Implied Unemployment Is At 11.4% or Worse If Truth Be Told



Zerohedge - the chart shows what the real unemployment rate would be using a realistic labor force participation rate. To get that Zerohedge used the average rate since 1980, or ever since the great moderation** began. As it happens, this long-term average is 65.8%. We then apply this participation rate to the civilian noninstitutional population* to get what an "implied" labor force number is, and additionally calculate the implied unemployed using this more realistic labor force. We then show the difference between the reported and implied unemployed. Finally, we calculate the jobless rate using this new implied data. As of December, the real implied unemployment rate was 11.4% (see chart) - basically where it has been ever since 2009

Jobless claims rose more than expected (wow, what a surprise, imagine the government reporting rosy numbers?) and retail sales were only .1% If the unemployment is bad enough, it looks better because they stop reporting people who are unemployed longer than 12 months. So, you see, the worse you are, the better you look.

Nasdaq reported: Initial jobless claims rose by 24,000 to a seasonally adjusted 399,000 in the week ended Jan. 7, the Labor Department said Thursday. Economists surveyed by Dow Jones Newswires had forecast claims would rise by 8,000 to 380,000. For the week ended Dec. 31, claims were revised to 375,000 from an originally reported 372,000.

The four-week moving average of new jobless claims, which smoothes out volatile weekly figures, increased last week by 7,750 to 381,750.

They’re always volatile if you notice. It’s never that they deliberately overstated the numbers.

The overly optimistic job figures reporting goes on week after week and then the numbers have to be adjusted downward. So how is it that the unemployment numbers are improving as the Obama WH claims?

It certainly helps that the WH only counts the unemployed of the last 12 months and we all know that many people have been unemployed longer than that.

The Bureau of Lying Statistics or BLS (Bureau of Labor Statistics) regularly fudges the numbers by not counting people as they drop out. Some try to say many are retiring but the facts do not bear that out since there is an overall rise in the general civilian non institutional population (all labor force data for every working being excluding jail birds, dead people and so on).*

So how do we find out what the real numbers are when the BLS will not accurately calculate those long term unemployed into their stats?
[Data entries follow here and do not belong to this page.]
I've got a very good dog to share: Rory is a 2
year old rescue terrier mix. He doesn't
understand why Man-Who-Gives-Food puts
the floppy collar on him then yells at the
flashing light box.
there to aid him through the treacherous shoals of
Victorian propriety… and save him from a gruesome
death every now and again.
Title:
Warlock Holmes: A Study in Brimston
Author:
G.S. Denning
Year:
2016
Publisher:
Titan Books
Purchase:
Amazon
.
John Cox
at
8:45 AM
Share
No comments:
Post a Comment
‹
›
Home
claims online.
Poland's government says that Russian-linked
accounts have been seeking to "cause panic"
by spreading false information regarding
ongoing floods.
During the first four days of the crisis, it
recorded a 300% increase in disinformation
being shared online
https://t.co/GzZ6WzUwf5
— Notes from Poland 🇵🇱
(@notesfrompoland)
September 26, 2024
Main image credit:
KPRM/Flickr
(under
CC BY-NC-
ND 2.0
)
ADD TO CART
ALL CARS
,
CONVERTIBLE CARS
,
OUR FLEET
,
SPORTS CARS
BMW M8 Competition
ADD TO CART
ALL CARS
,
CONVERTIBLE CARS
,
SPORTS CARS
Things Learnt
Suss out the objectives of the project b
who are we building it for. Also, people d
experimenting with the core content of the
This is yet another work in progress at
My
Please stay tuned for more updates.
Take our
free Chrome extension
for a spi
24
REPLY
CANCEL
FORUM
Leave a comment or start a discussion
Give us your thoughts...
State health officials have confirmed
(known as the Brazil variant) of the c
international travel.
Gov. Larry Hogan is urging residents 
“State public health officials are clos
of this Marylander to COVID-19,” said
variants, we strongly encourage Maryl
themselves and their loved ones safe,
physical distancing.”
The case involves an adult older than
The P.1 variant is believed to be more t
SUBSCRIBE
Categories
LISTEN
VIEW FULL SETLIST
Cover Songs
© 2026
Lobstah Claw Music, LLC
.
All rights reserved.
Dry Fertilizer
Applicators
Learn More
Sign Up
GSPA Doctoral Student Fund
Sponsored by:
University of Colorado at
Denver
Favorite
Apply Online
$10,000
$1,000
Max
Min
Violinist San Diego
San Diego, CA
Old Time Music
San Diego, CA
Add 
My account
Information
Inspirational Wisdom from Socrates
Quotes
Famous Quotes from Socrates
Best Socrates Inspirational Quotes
Zerohedge has one approach which computes a realistic “implied” work force based on reporting methodologies used in the past, prior to the great moderation.**

Take a look at the chart above which shows what a real unemployment rate would be using a realistic labor force participation rate.  An average labor force participation rate since 1980 would be 65.8%. Applying this to the civilian non institutional population, one gets an “implied” labor force number or what it should be based on reality. Then one can calculate the implied unemployed using this more realistic labor force.

Comparing the difference between reported and implied gives a realistic jobless rate of 11.4% from the implied data.

Using the BLS miscalculations, when the labor force hits 58.5%, there will be no unemployment, just in time for the election. Read more: Zerohedge

In 1994, the government decided to ignore long term unemployed when reporting unemployment numbers – the long term unemployed simply don’t exist unless you go to the BLS (Bureau of Labor Statistics) and look at the entire chart. The government still has the info, but they don’t report it as the actual unemployment rate.


*According to the BLS, the civilian noninstitutional population consists of persons 16 years of age and older residing in the 50 States and the District of Columbia who are not inmates of institutions (for example, penal and mental facilities and homes for the aged) and who are not on active duty in the Armed Forces. 

**In economics, the Great Moderation refers to a reduction in the volatility of business cycle fluctuations starting in the mid-1980s, believed to have been caused by institutional and structural changes in developed nations in the later part of the twentieth centur Sometime during the mid-1980s major economic variables such as GDP, industrial production, monthly payroll employment and the unemployment rate began to decline in volatility.